Allein aus dem Umstand, dass der Arbeitnehmer eine (bestimmte) betriebliche Einrichtung zur Ausübung seiner beruflichen Tätigkeit gelegentlich aufsucht oder aufzusuchen hat, kann nicht auf eine stillschweigende Zuordnung des Arbeitnehmers zu dieser Einrichtung geschlossen werden. Das gilt erst recht, wenn ‑ wie im Streitfall ‑ der Steuerpflichtige weder ausdrücklich noch durch schlüssiges Verhalten einer ersten Tätigkeitsstätte zugeordnet worden ist.

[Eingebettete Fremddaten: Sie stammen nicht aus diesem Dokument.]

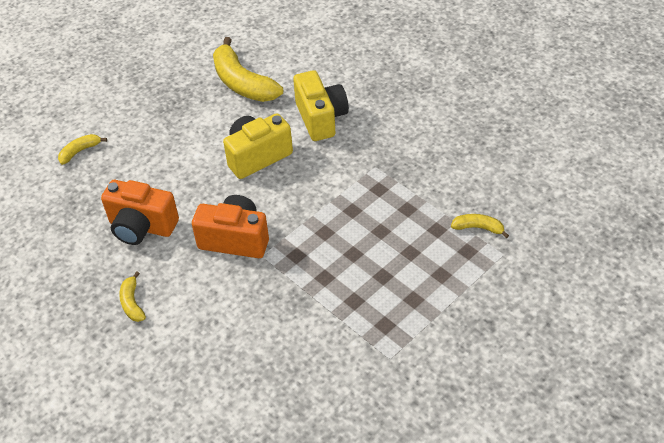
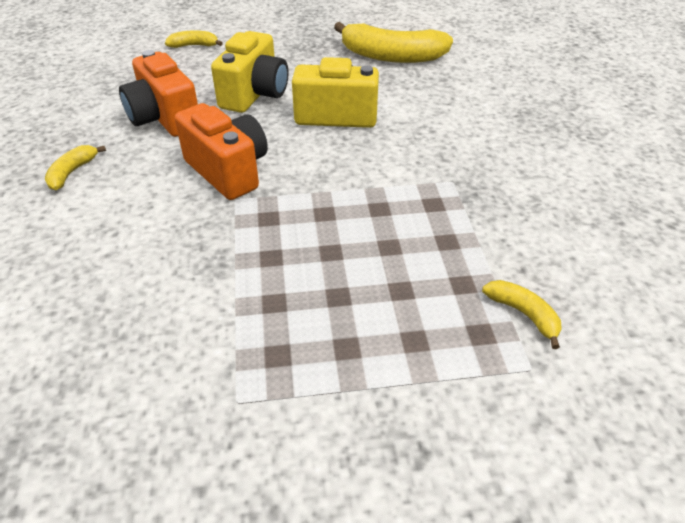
camera: 35 degrees right, 5 degrees down
yellow banana [213,37,283,102] -> yellow banana turned 75 degrees counterclockwise [334,22,453,63]
yellow camera [293,70,349,141] -> yellow camera moved to [211,31,288,113]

Der Arbeitgeber hatte den Steuerpflichtigen der Niederlassung auch nicht dadurch im Sinne von § 9 Abs. 4 Satz 2 EStG (konkludent) zugeordnet, dass sie beim Lohnsteuer-Abzug für die private Nutzung des dem Steuerpflichtigen überlassenen Dienstwagens die 0,03 %-Regelung gemäß § 8 Abs. 2 Satz 3 i.V.m. § 6 Abs. 1 Nr. 4 Satz 2 EStG angewendet hatte. Zwar kann der Anwendung der 0,03 %-Regelung im Einzelfall eine gewisse Indizwirkung für eine Zuordnung des Arbeitnehmers zu einer ersten Tätigkeitsstätte zukommen. Mit der Durchführung des Lohnsteuer-Abzugs ist aber keine arbeitsrechtliche Festlegung oder Weisung gegenüber dem Arbeitnehmer in Bezug auf dessen Zuordnung zu einer betrieblichen Einrichtung verbunden. Denn der Lohnsteuer-Abzug dokumentiert insoweit grundsätzlich auch keine anderweitig erfolgte Zuordnungsentscheidung. Vielmehr erfüllt der Arbeitgeber damit (nur) seine lohnsteuerrechtlichen Pflichten gegenüber dem FA.